What will economic sanctions against Russia mean for prisoners?

(WXYZ) – As the United States and its allies impose more economic sanctions on Russia, Paul Whelan’s family is bracing for the impact this could have on their ability to support him.

The Novi man remains locked up in a Russian labor camp, serving a 16-year sentence for espionage.

The accusation is something Whelan had always denied, saying when he was arrested in Russia four years ago he was simply there to attend a friend’s wedding.

Russia’s foreign minister said Whelan was caught “in the act” with a USB drive containing state secrets.

Now Whelan works daily making textiles with other inmates, including a few Americans, in a labor colony in Mordovia; it’s about 750 miles from the Ukrainian border.

Paul’s brother David Whelan tells Action News what he can say. Daily life at the prison has not changed since news of the invasion.

But he has concerns, he said, about his family’s ability to continue supporting Paul financially if economic sanctions interrupt the way they send money to Russia.

“I think it’s kind of an invisible problem in Paul’s particular case. None of our family members have a Russian bank account. Right now, when we’ve received money from his Go Fund Me account. It goes into a trust fund, and that money then goes to the State Department in Washington,” David explained.

From there he was transferred to a bank in Moscow owned by the United States Embassy. The embassy then takes this money and loads it onto a phone card or into Paul’s prison account; this is how he pays for fresh vegetables and basic necessities and also for precious minutes on the phone with his aging parents at home.

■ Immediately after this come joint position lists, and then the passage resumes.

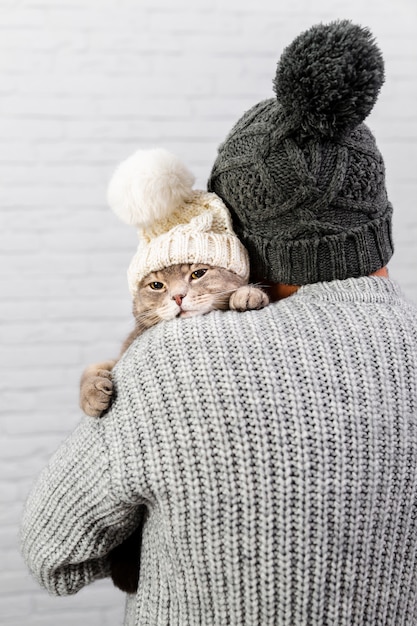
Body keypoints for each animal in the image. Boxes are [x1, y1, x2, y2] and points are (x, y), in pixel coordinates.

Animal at [78, 260, 268, 592]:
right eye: (157, 285)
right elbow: (93, 370)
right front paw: (93, 396)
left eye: (198, 273)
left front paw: (248, 294)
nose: (178, 297)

Currently, David said the family is still able to send money to Paul in jail.

“If sanctions impede its ability to flow US dollars to Russia, then that support pipeline will be cut off,” David said.

Over the weekend, the world continued to punish Russia for its invasion of Ukraine.

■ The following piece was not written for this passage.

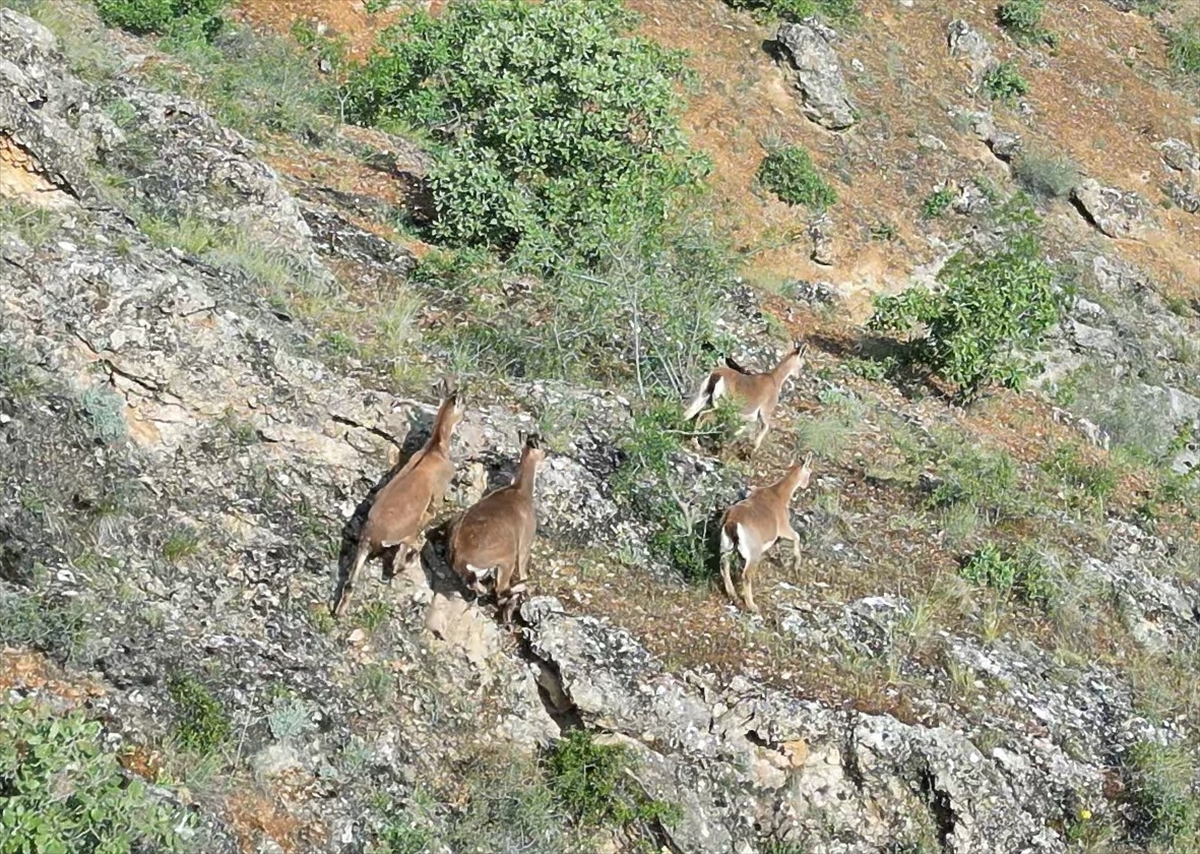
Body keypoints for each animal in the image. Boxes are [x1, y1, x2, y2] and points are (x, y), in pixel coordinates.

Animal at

The United States and its Western allies have restricted Russian banks’ access to SWIFT, an international banking system.

The White House also announced the restrictions of the Russian Central Bank, limiting access to foreign exchange reserves.

And in the private sector, big tech companies are showing their disapproval of Putin and this invasion.

YouTube and Meta, Facebook’s parent company, announced limits on Russia’s ability to make money from ads on their platforms and even restricted some content.

Senator Gary Peters, who has been outspoken about bringing Paul home, issued the following statement to Action News when asked about Paul’s current status amid this growing tension.

“People here in Michigan know that to stand up for Ukraine is to stand up for Michiganders of Ukrainian descent and ordinary Americans like Paul Whelan – who was wrongfully imprisoned in a former Russian gulag. The unprovoked and illegal Russian invasion of Ukraine is an attack on democratic principles and the rights of free people everywhere – including our neighbors. I will continue to work with the administration to push for Paul Whelan’s return to Michigan.